The FDA representative urged Congress to provide more funding for his office which has a backlog of ANDAs. Sen. Herb Kohl (D Wisc.) reportedly has arranged for an additional $10 million of funding.
A brand name drug manufacturer with the expiring patent can offer its own "authorized generic" during this otherwise exclusive sales period. At the hearing, a generic drug manufacturer representative opposed this practice as undercutting the Hatch Waxman amendments, and the Pharmaceutical Research and Manufacturers of America's (PhRMA) president supported the practice's conttibution to a competitive market. Following the hearing, Sen. Jay Rockefeller (D Ark) introduced a bill (S. 3695) that would prohibit the marketing of "authorized generics."

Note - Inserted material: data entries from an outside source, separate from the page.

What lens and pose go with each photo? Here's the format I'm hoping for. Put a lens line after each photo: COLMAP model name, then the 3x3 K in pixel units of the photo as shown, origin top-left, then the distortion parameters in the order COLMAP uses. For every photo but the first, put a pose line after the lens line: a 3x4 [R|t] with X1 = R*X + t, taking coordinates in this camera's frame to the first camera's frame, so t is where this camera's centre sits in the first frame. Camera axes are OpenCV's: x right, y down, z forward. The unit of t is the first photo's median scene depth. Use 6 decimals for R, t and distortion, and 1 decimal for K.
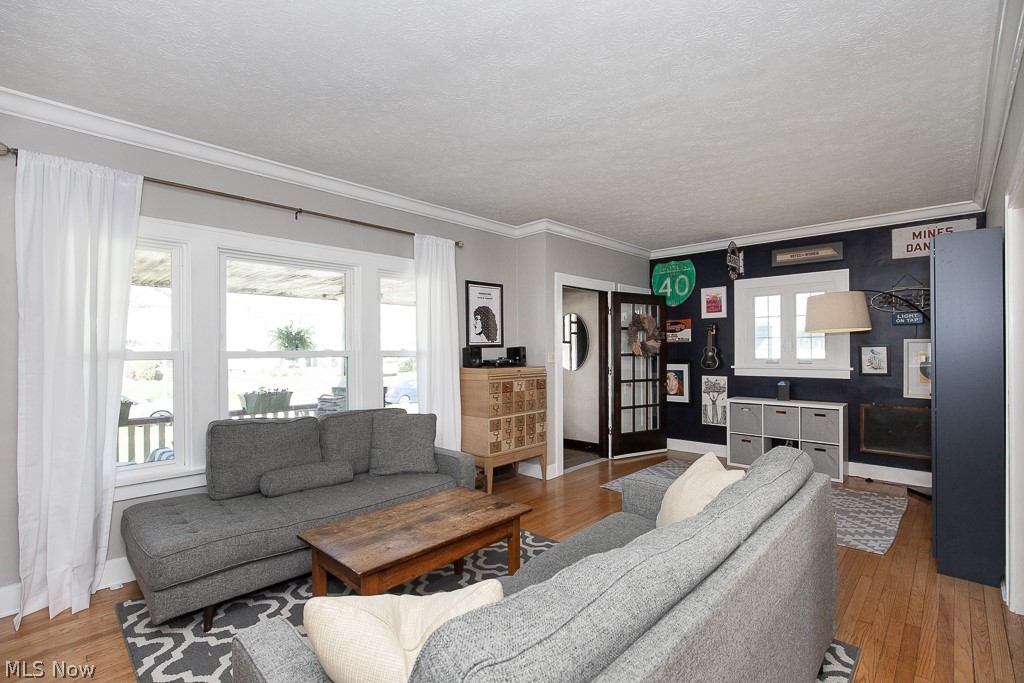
lens RADIAL K [[462.1, 0, 518.3], [0, 462.1, 340.3], [0, 0, 1]] dist [-0.006855, -0.001267]
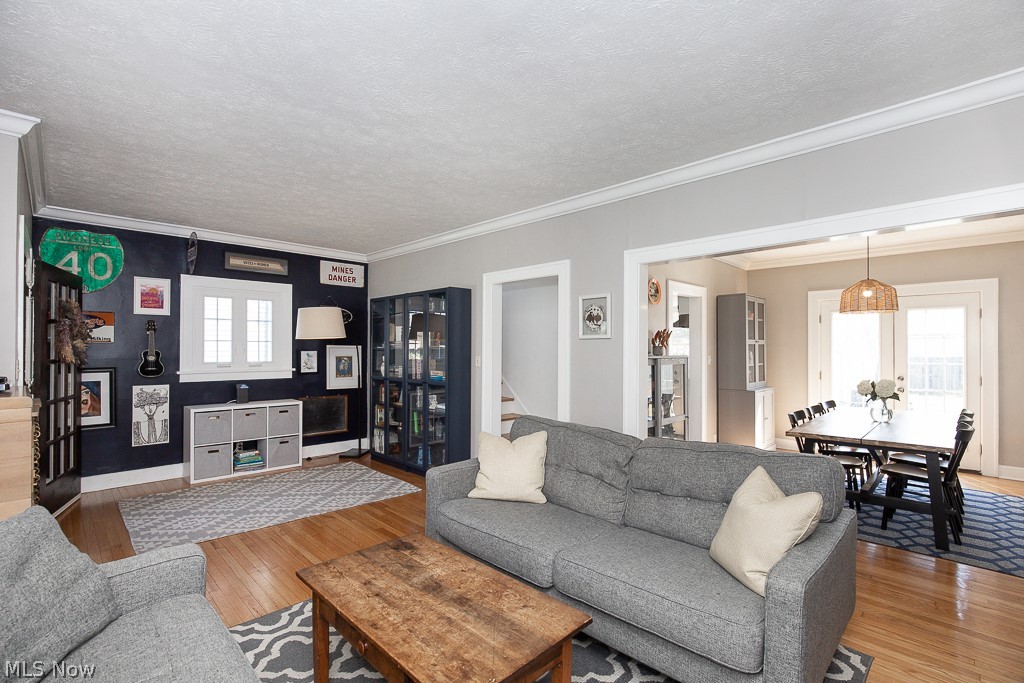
lens RADIAL K [[462.1, 0, 503.9], [0, 462.1, 334.8], [0, 0, 1]] dist [-0.006855, -0.001267]
pose [[0.056830, 0.036185, 0.997728, -0.402956], [-0.023030, 0.999125, -0.034924, 0.001702], [-0.998118, -0.020992, 0.057614, 0.364363]]
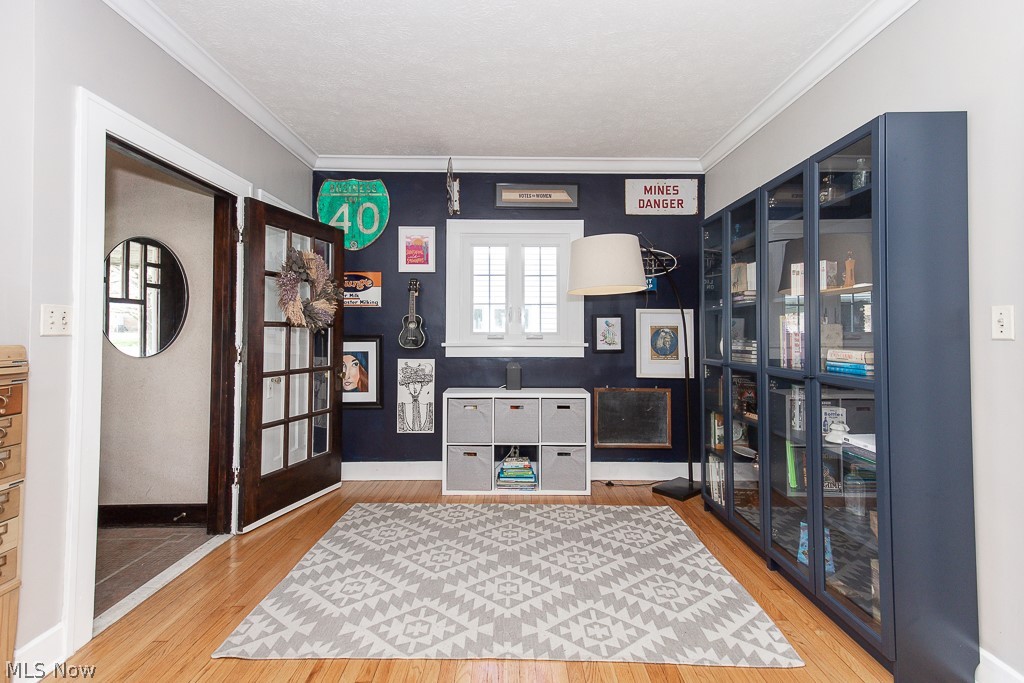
lens RADIAL K [[462.1, 0, 517.4], [0, 462.1, 326.1], [0, 0, 1]] dist [-0.006855, -0.001267]
pose [[0.724051, 0.017905, 0.689514, 0.079501], [-0.020809, 0.999775, -0.004111, 0.033000], [-0.689433, -0.011372, 0.724261, 0.467104]]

Also at the hearing a Federal Trade Commission representative explained to lawmakers that
there have been, and continue to be, competitive problems in pharmaceutical markets. Although many drug manufacturers – including both brand-name and generic companies – have settled their patent suits in a manner that does not harm competition, others have entered anticompetitive settlements without providing a corresponding benefit to consumers. Responding to some of these abuses, in 2003 Congress included provisions in the Medicare Modernization Act (“MMA”) that amended the Hatch-Waxman Act to require notice of settlement between brand and generic firms to the FTC and Department of Justice.However, according to the FTC testimony, two federal courts of appeals rulings (Schering-Plough Corp. v. F.T.C., 403 F.3d 1056 (11th Cir. 2005); In re Tamoxifen Citrate Antitrust Litig., 429 F.3d 370 (2d Cir. 2005))have rejected FTC objections to patent litigation settlements in favor of "a lenient view of exclusion payment settlements, essentially holding that such settlements are legal unless the patent was obtained by fraud or that the infringement suit itself was a sham." The Supreme Court declined to review the 11th Circuit ruling last month.

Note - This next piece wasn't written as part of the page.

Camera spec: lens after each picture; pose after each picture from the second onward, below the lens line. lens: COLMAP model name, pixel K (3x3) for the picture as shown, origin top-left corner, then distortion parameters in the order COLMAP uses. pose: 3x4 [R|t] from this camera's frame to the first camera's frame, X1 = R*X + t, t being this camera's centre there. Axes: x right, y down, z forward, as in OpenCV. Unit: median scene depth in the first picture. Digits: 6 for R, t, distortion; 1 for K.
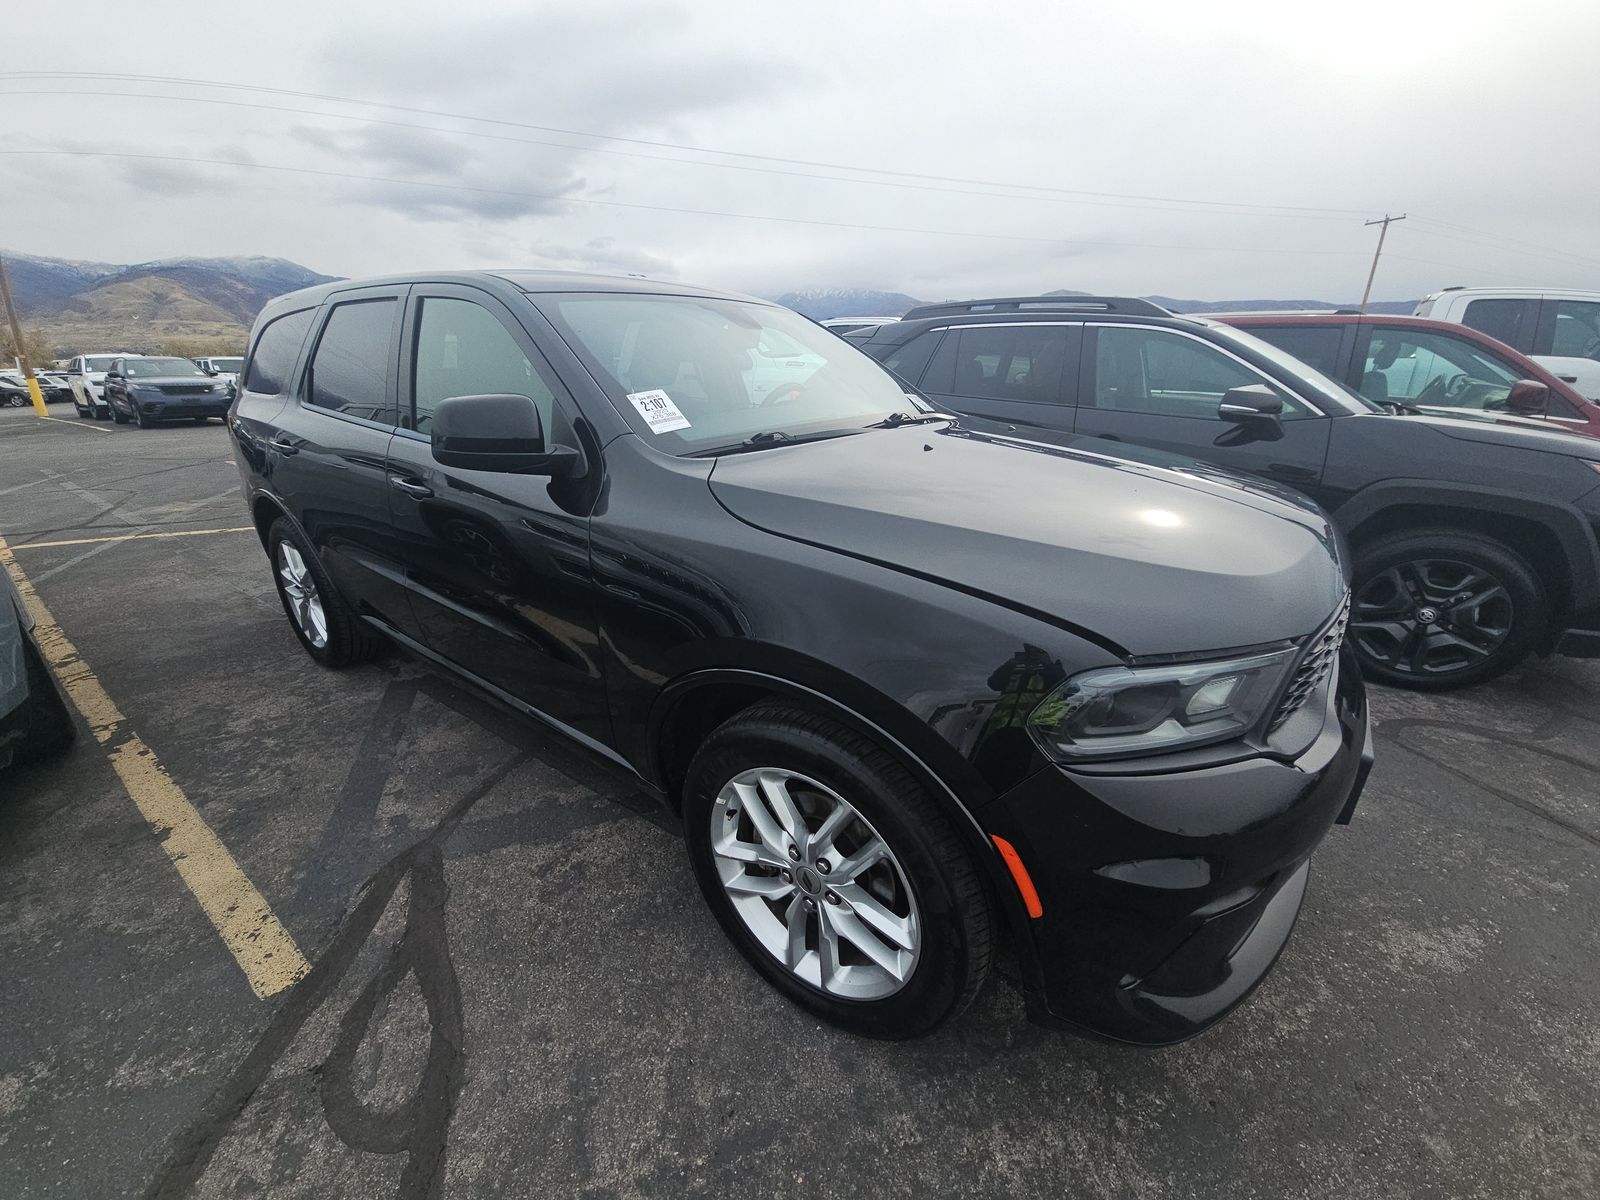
lens RADIAL K [[675.7, 0, 794.4], [0, 675.7, 598.3], [0, 0, 1]] dist [0.026418, -0.015964]
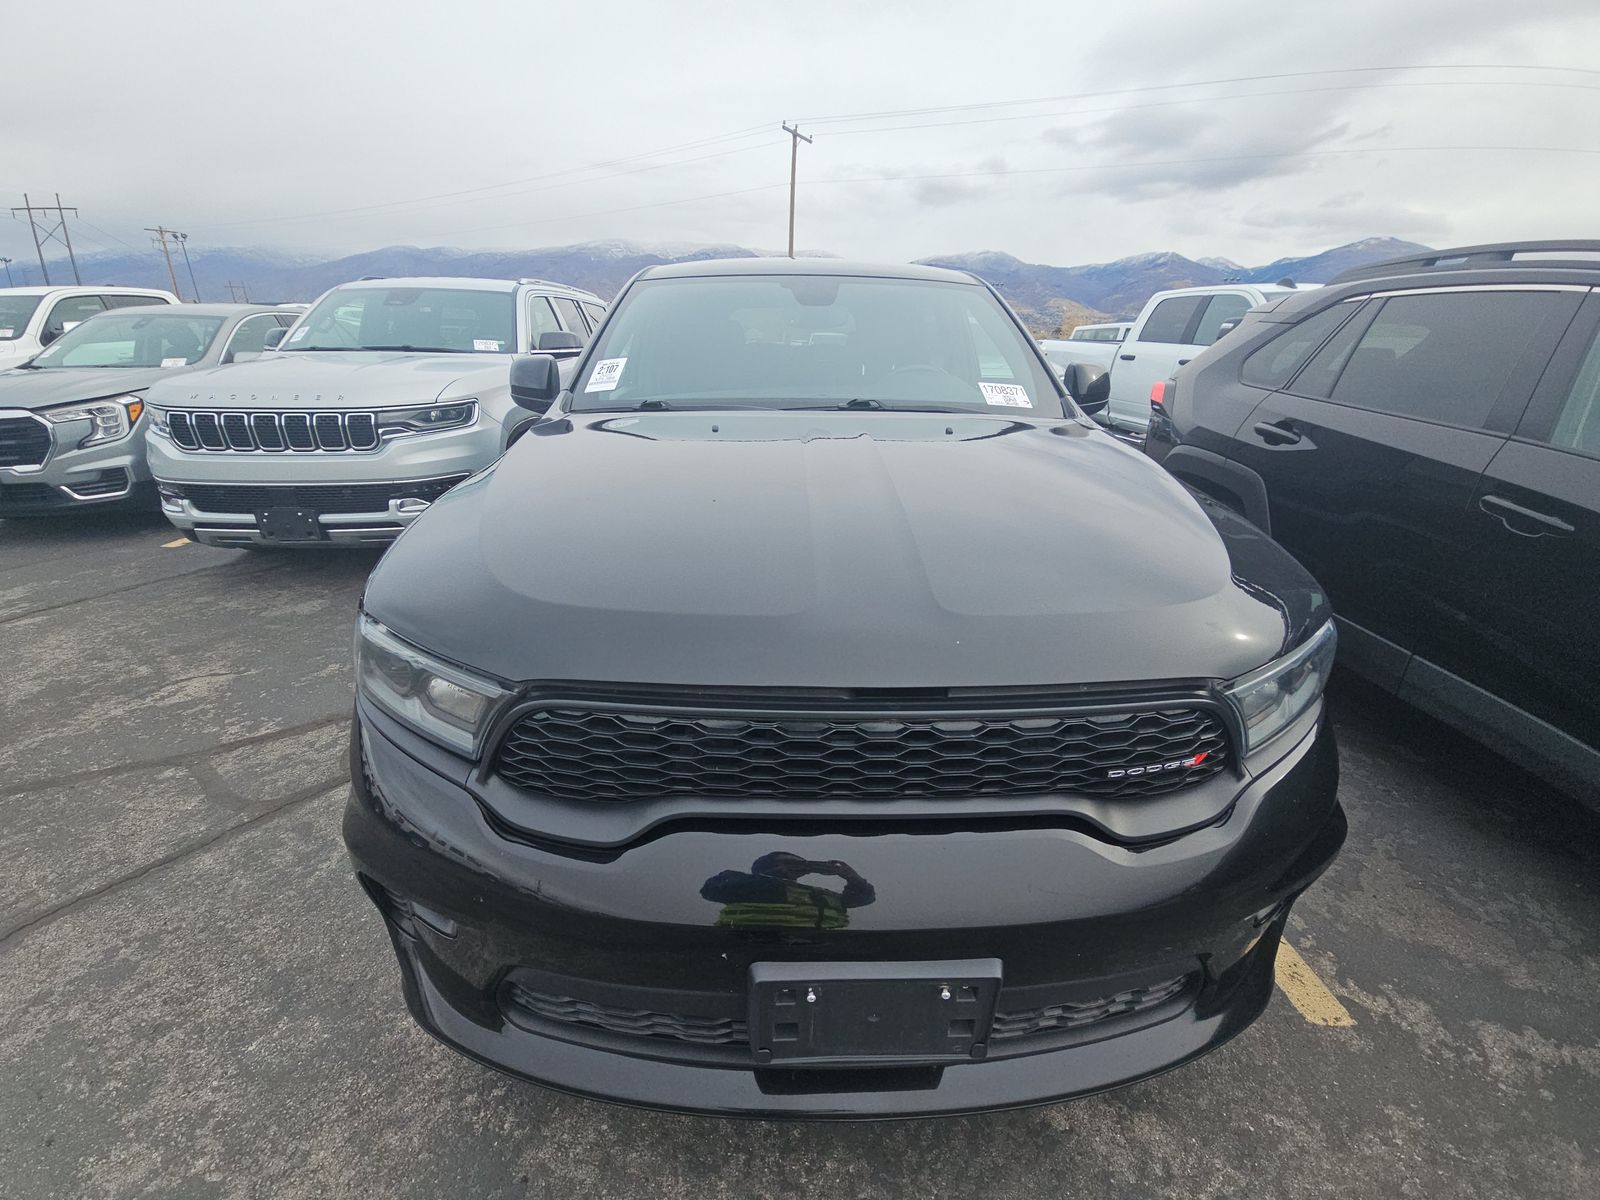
lens RADIAL K [[675.7, 0, 794.4], [0, 675.7, 598.3], [0, 0, 1]] dist [0.026418, -0.015964]
pose [[0.618101, 0.297802, -0.727506, 0.702104], [-0.280829, 0.948046, 0.149482, -0.117052], [0.734225, 0.111910, 0.669619, 0.324806]]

According to the FTC representative, "The economic implications of the courts of appeals’ rulings, which seem to invite collusive arrangements between brand-name drug companies and generic challengers, are staggering." The FTC representative expressed the Commission's "strong support [for] the intent behind S. 3582, the 'Preserve Access to Affordable
Generics Act' – bipartisan legislation introduced by Senators Kohl, Leahy, Grassley, and Schumer" on June 27, 2006.
Congress is only scheduled to be in session for one more week before its August recess begins on July 31.